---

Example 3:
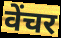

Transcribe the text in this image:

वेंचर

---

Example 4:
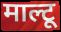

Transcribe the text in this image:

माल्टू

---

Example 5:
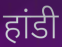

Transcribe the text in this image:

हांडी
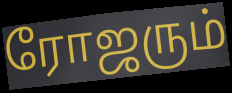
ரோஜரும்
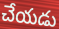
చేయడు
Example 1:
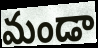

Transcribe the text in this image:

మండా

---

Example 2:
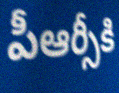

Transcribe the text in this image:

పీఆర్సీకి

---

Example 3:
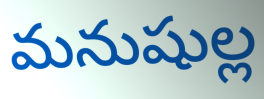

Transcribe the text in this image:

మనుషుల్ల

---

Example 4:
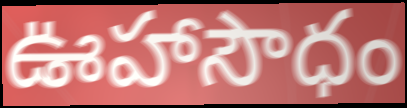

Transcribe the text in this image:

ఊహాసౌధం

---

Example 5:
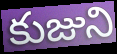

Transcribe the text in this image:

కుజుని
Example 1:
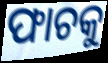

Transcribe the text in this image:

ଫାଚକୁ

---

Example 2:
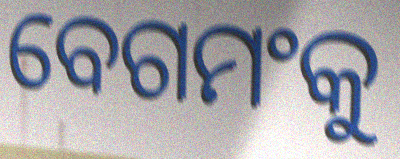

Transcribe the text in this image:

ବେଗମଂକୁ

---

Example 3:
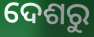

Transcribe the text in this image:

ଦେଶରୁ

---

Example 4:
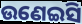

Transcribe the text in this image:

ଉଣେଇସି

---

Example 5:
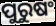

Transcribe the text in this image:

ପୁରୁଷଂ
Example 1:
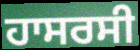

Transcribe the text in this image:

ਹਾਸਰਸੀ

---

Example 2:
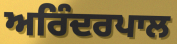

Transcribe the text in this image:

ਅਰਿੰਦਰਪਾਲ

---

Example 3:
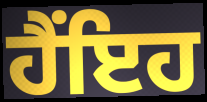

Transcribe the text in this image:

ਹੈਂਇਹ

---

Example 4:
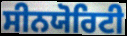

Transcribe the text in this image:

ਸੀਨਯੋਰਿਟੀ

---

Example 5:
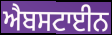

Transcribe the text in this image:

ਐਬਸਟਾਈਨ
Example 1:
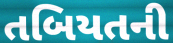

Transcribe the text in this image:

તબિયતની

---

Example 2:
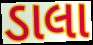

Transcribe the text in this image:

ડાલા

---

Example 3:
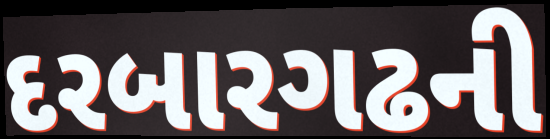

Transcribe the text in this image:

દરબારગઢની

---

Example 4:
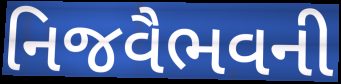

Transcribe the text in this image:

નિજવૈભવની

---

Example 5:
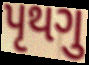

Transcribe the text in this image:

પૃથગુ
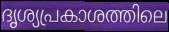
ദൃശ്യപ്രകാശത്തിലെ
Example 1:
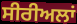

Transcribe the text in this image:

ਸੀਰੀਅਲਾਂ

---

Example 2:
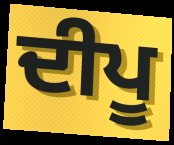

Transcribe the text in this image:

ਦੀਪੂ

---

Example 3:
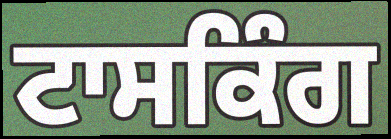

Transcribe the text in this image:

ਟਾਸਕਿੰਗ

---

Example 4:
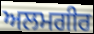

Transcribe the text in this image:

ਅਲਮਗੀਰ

*Task to complete*
Set every record down exactly, omitting pictures.

*Written solution*
---

Example 3:

Transcribe the text in this image:

वेंचर

---

Example 4:

Transcribe the text in this image:

माल्टू

---

Example 5:

Transcribe the text in this image:

हांडी
ரோஜரும்
చేయడు
Example 1:

Transcribe the text in this image:

మండా

---

Example 2:

Transcribe the text in this image:

పీఆర్సీకి

---

Example 3:

Transcribe the text in this image:

మనుషుల్ల

---

Example 4:

Transcribe the text in this image:

ఊహాసౌధం

---

Example 5:

Transcribe the text in this image:

కుజుని
Example 1:

Transcribe the text in this image:

ଫାଚକୁ

---

Example 2:

Transcribe the text in this image:

ବେଗମଂକୁ

---

Example 3:

Transcribe the text in this image:

ଦେଶରୁ

---

Example 4:

Transcribe the text in this image:

ଉଣେଇସି

---

Example 5:

Transcribe the text in this image:

ପୁରୁଷଂ
Example 1:

Transcribe the text in this image:

ਹਾਸਰਸੀ

---

Example 2:

Transcribe the text in this image:

ਅਰਿੰਦਰਪਾਲ

---

Example 3:

Transcribe the text in this image:

ਹੈਂਇਹ

---

Example 4:

Transcribe the text in this image:

ਸੀਨਯੋਰਿਟੀ

---

Example 5:

Transcribe the text in this image:

ਐਬਸਟਾਈਨ
Example 1:

Transcribe the text in this image:

તબિયતની

---

Example 2:

Transcribe the text in this image:

ડાલા

---

Example 3:

Transcribe the text in this image:

દરબારગઢની

---

Example 4:

Transcribe the text in this image:

નિજવૈભવની

---

Example 5:

Transcribe the text in this image:

પૃથગુ
ദൃശ്യപ്രകാശത്തിലെ
Example 1:

Transcribe the text in this image:

ਸੀਰੀਅਲਾਂ

---

Example 2:

Transcribe the text in this image:

ਦੀਪੂ

---

Example 3:

Transcribe the text in this image:

ਟਾਸਕਿੰਗ

---

Example 4:

Transcribe the text in this image:

ਅਲਮਗੀਰ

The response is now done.